5:07: Having jettisoned the tradition of the previous year's acting winners presenting this year's prizes, the producers instead intoduce At the Movies hosts Ben Lyons and Ben Mankiewicz to present Best Supporting Actress to... Robin Givens for her wicked-executive turn in Tyler Perry's The Famiy That Preys. When Givens arrives at the podium, the Bens don't recognize her. She swipes her statuette and tells them fuck off back to the nursery. They do.
5:18: During the first commercial break, stage managers drag Best Supporting Actor winner Ralph Fiennes's lifeless body from a tank housing the lethal jellyfish from Seven Pounds. While cranking shut the trap door through which Fiennes plunged minutes earlier, O'Brien reminds nominees to please adhere to their 45-second speech limit.
5:40: The show speeds along, with awards for Documentary Feature (the stunning Neil Diamond-tribute act love story Song Sung Blue), Documentary Short (Smile Pinki, because nothing makes a deformed Indian child happier than Oscar love; cleft palate surgery can wait), and Animated Short (Pixar's Presto). Dakota Fanning arrives to present Best Animated Feature, widely presumed to go to WALL-E. But a glorious, amazed smile overtakes Fanning's lips as she shrieks the impossible dream: "Delgo!" Fanning accepts the award on the absent filmmaker's behalf.
5:59: The SAG Dancers accompany their rockin' guild president Alan Rosenberg in a medley of this year's Best Song nominees. His Springsteen is a little strained, but "Jai Ho" brings down the house.
6:13: Synecdoche, New York shooter Frederick Elmes narrowly outguns Christopher Doyle (Paranoid Park) and Harris Savides (Milk) for the year's Best Cinematography prize. Doyle drunkenly rises and gives his speech anyway before being carted off to the holding cell where Josh Brolin awaits the Best Actor results.
6:20: Meryl Streep is seen beaming with pride upon winning $37,000 in the show's In Memoriam montage pool.
6:31: A bored Condon fiddles with various sound effects — a little reverb, some delay, a riotous "mouse voice" EQ — while The Jonas Brothers present the Best Song award. Joe Jonas opens the envelope, and the brothers glance quizzically at each other when nothing is written inside. Condon and Mark exchange high-fives while the boys awkwardly shuffle off the stage.
6:42: Jennifer Aniston shocks everybody, introducing Tina Fey's requisite awards-show appearance as this year's winner for Best Editing.
6:53: Another jellyfish casualty ensues merely 10 seconds into Towelhead butcher Alan Ball's acceptance speech for Best Adapted Screenplay. The audience applauds vigorously.

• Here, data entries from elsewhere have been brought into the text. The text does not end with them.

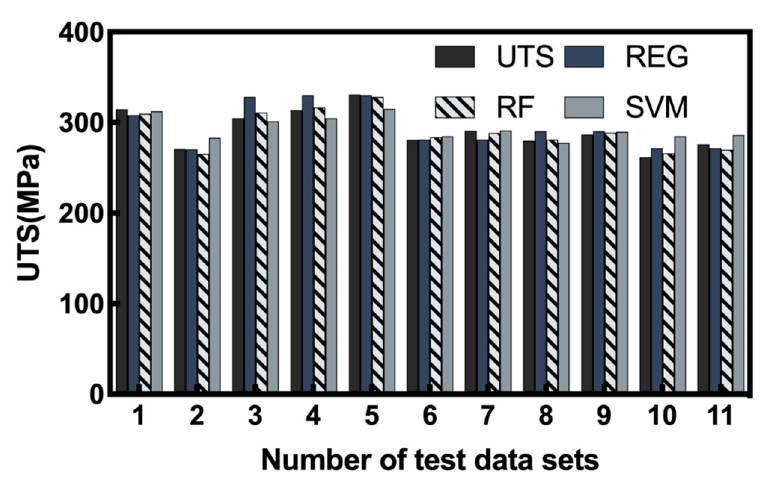
Figure 13. Actual vs. number of test data sets.Question: How would you classify this visualization?
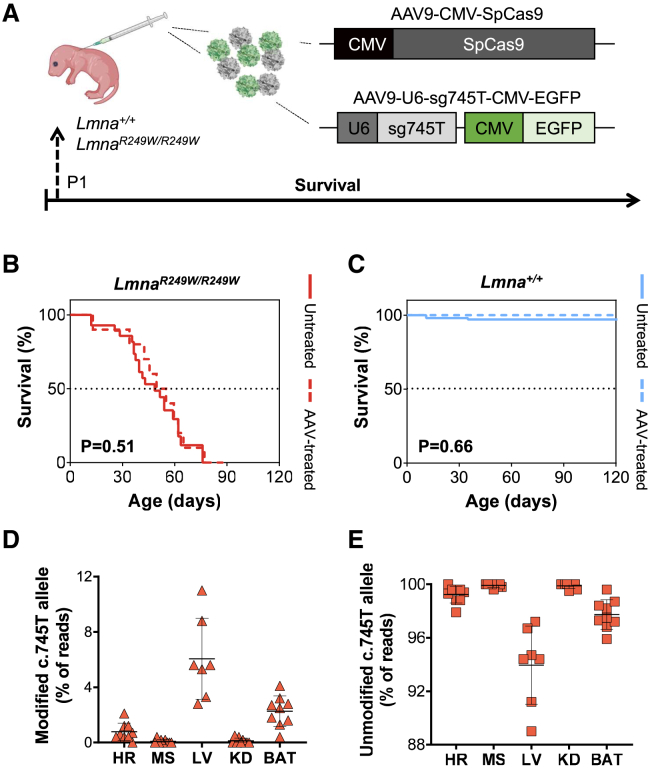
Answer: survival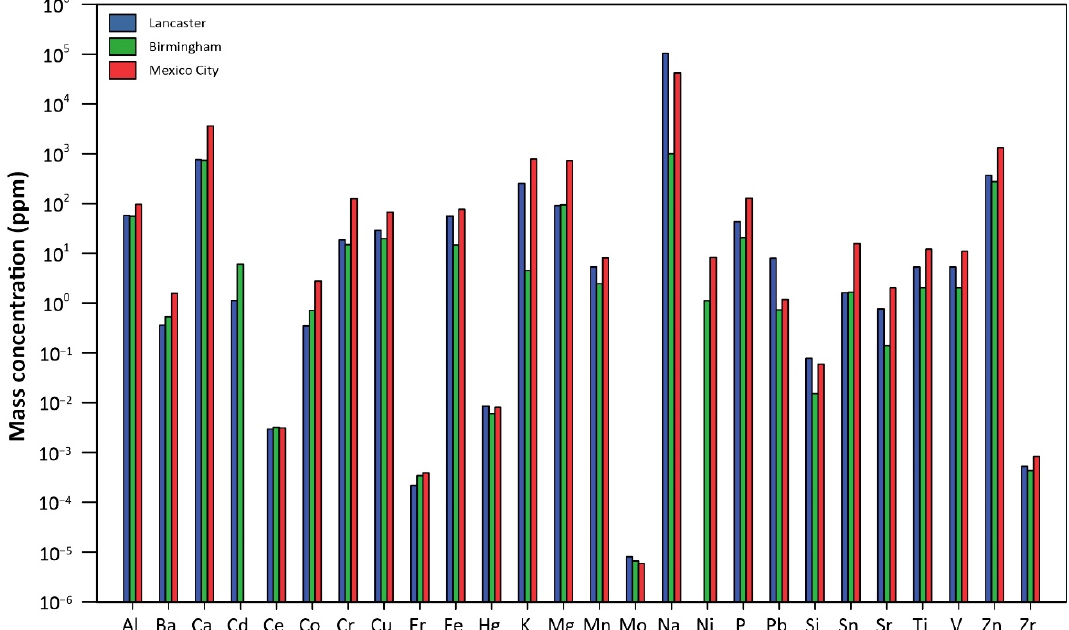
Figure 2. Elemental composition of the UF-RDPs from Lancaster, Birmingham, and Mexico City.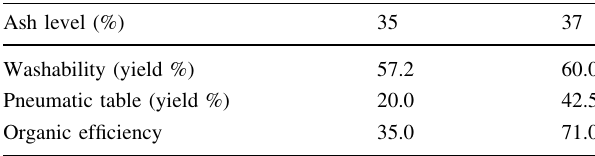
Table 6 Separation performance at different ash levels for single stage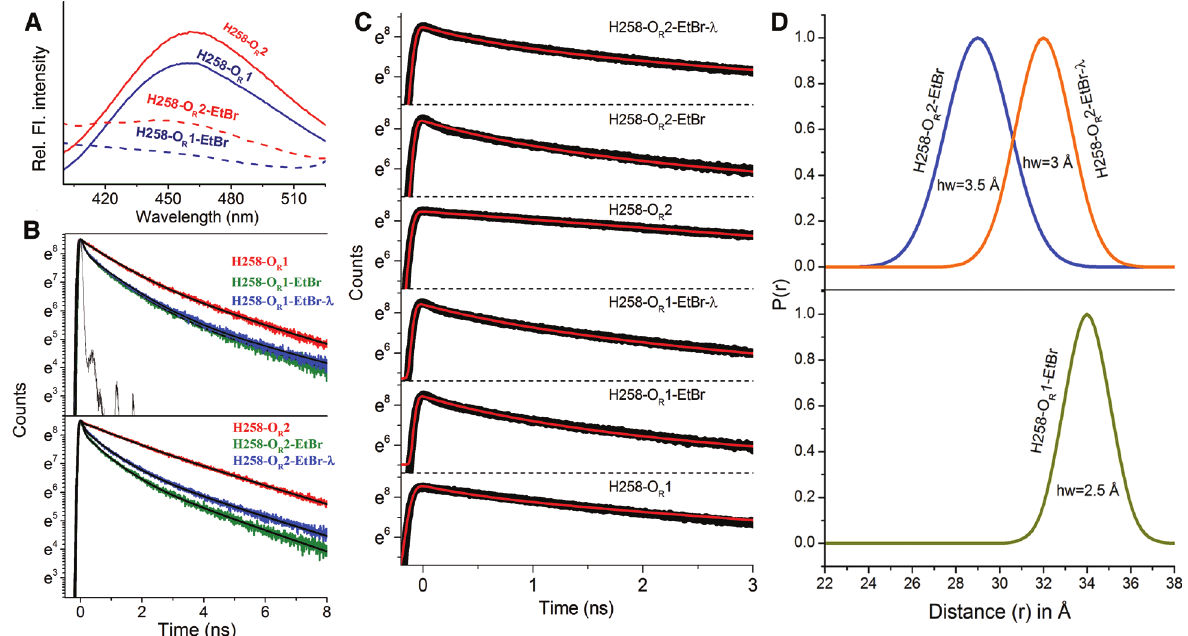
Figure 15 Steady-state and time-resolved FRET quenching and Tachyia kinetic model analysis. (A) Steady-state emission spectra of H258 in operator DNA in presence and in absence of EtBr. (B) The fluorescence lifetime quenching of H258. Upper panel shows the effect of EtBr in O 1 system and the lower panel depicts the energy transfer for O R resolved lifetime data of H258 under various conditions by Tachiya kinetic model. (D) Probability of distance distribution (P(r)) with respect to mean donor-acceptor distance.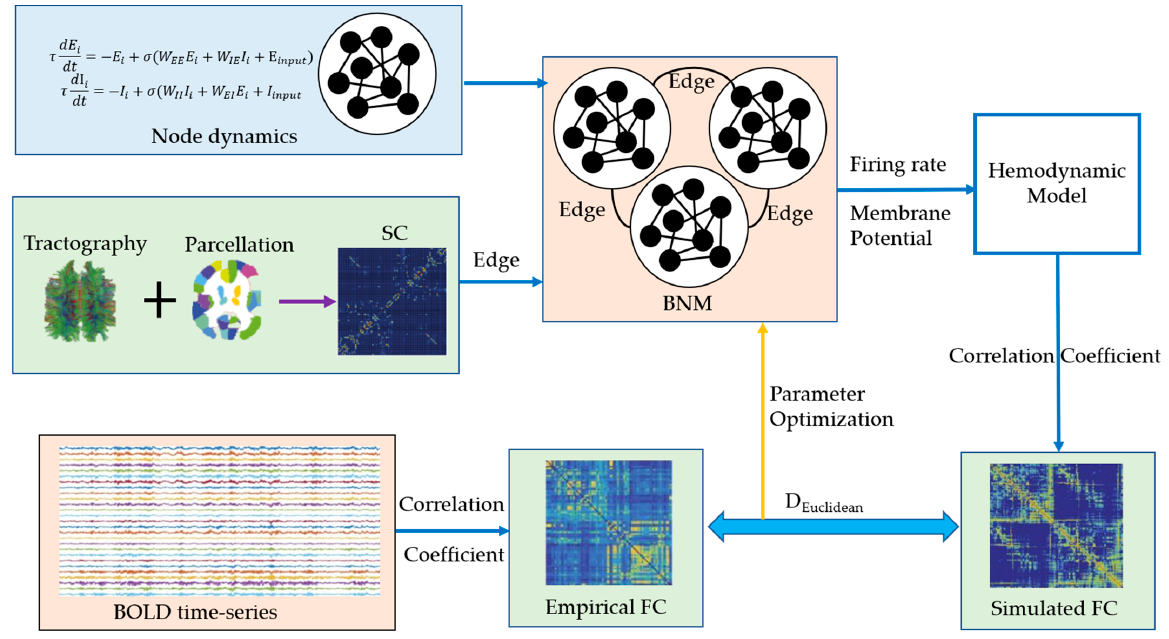
Figure 2. The pipeline for fitting BNMs to time-averaged FC. The node dynamics are modeled by neural mass models to output average firing rates or membrane potentials. SC is estimated by tractography combined with parcellation schema and acts as edges of brain networks. Then, the mesoscopic neuronal populations are connected by SC to simulate macroscopic spatiotemporal brain activity. The output of each node is fed into the hemodynamic model to simulate BOLD time-series, then correlation coefficients (such as Pearson’s correlation coefficient) in the whole-time interval are computed for time-series of each pair of nodes to construct time-averaged FC. The Euclidean distance is used to evaluate the similarity between empirical FC and simulated FC [53,66], based on which model parameters can be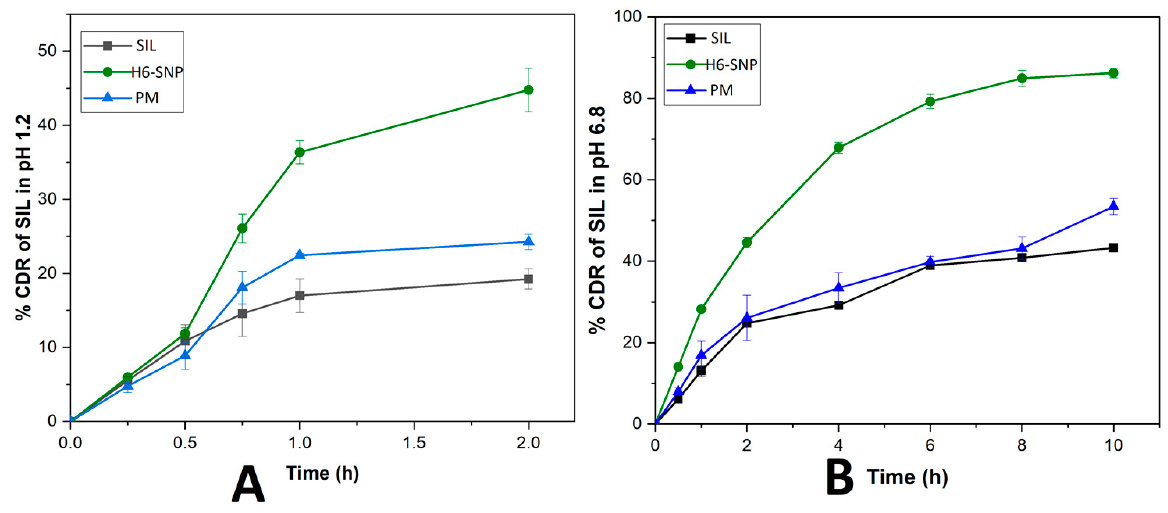
Figure 13. In vitro dissolution profile of SIL, PM and H6-SNP at pH 1.2 ( A ) and pH 6.8 ( B ). The results are expressed as mean ± SD, n = 3.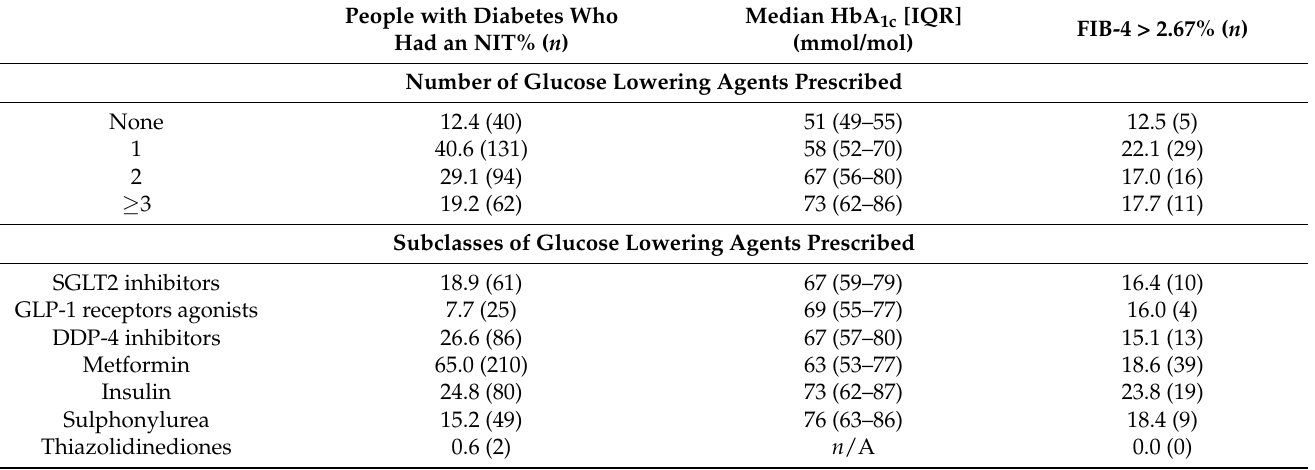
Table 3. Results of Non-Invasive Serum Fibrosis Tests for People with Diabetes according to Number and Sub-class of Glucose-Lowering Agents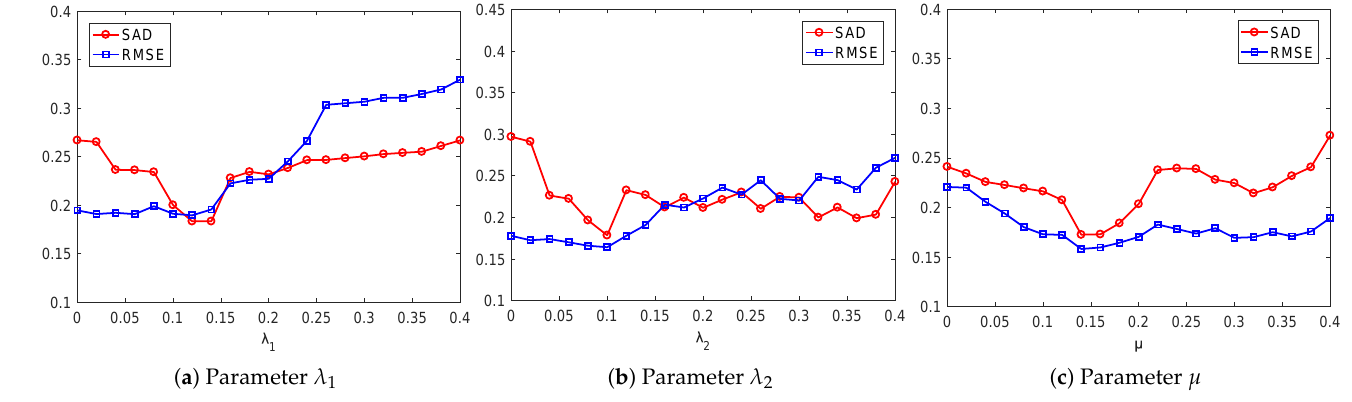
Figure 3. Algorithm parameter analysis about λ 1 , λ 2 , and µ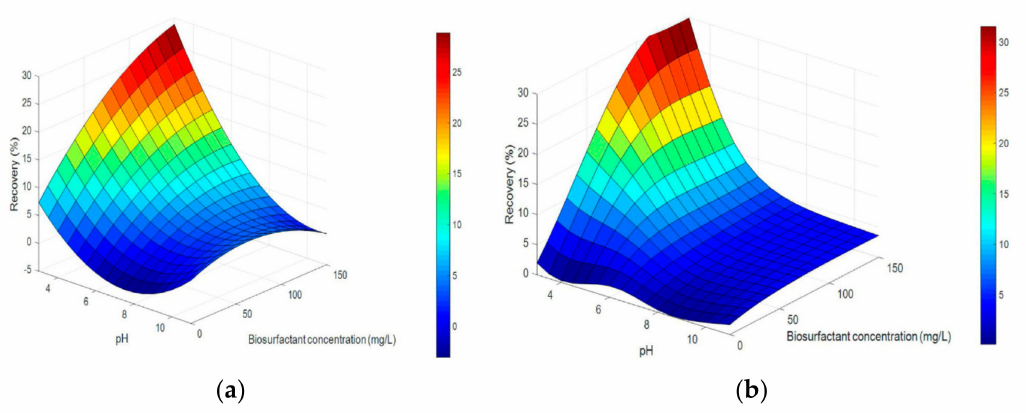
Figure 10. ( a ) Quartz recovery using a second-order polynomial as a prediction model ( R 2 = 0.931), ( b ) quartz recovery using an artificial neural network as a prediction model ( R 2 = 0.982)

6:55: Oprah Winfrey presents Best Original Screenplay to Tyler Perry for the dual achievement of Meet the Browns and The Family That Preys. Perry waits a few minutes for the standing ovation to abate, thanks the Academy, thanks God, peers over at Harvey Weinstein and makes a throat-cutting motion with the length of the statuette. Harvey spends the rest of the show squirming in his soiled Halston tux.
7:02: Condon, Mark and O'Brien accelerate the show by awarding Best Actor and Actress simultaneously, for which Philip Seymour Hoffman (Synecdoche, New York) and prohibitive favorite Dakota Fanning (Hounddog) deliver overlapping speeches in a magically Grobanesque performance-art offering.
7:04: Perry returns to claim his Best Director prize for The Family That Preys. Weinstein drops his Push lawsuit the next morning.
7:05: O'Brien, himself now under threat of execution from the booth, simply tosses the Best Picture trophy at Synecdoche director Charlie Kaufman. "That's yours," O'Brien says. "Any questions? OK! Hit it, Max." Cue music, roll credits. It was a good year.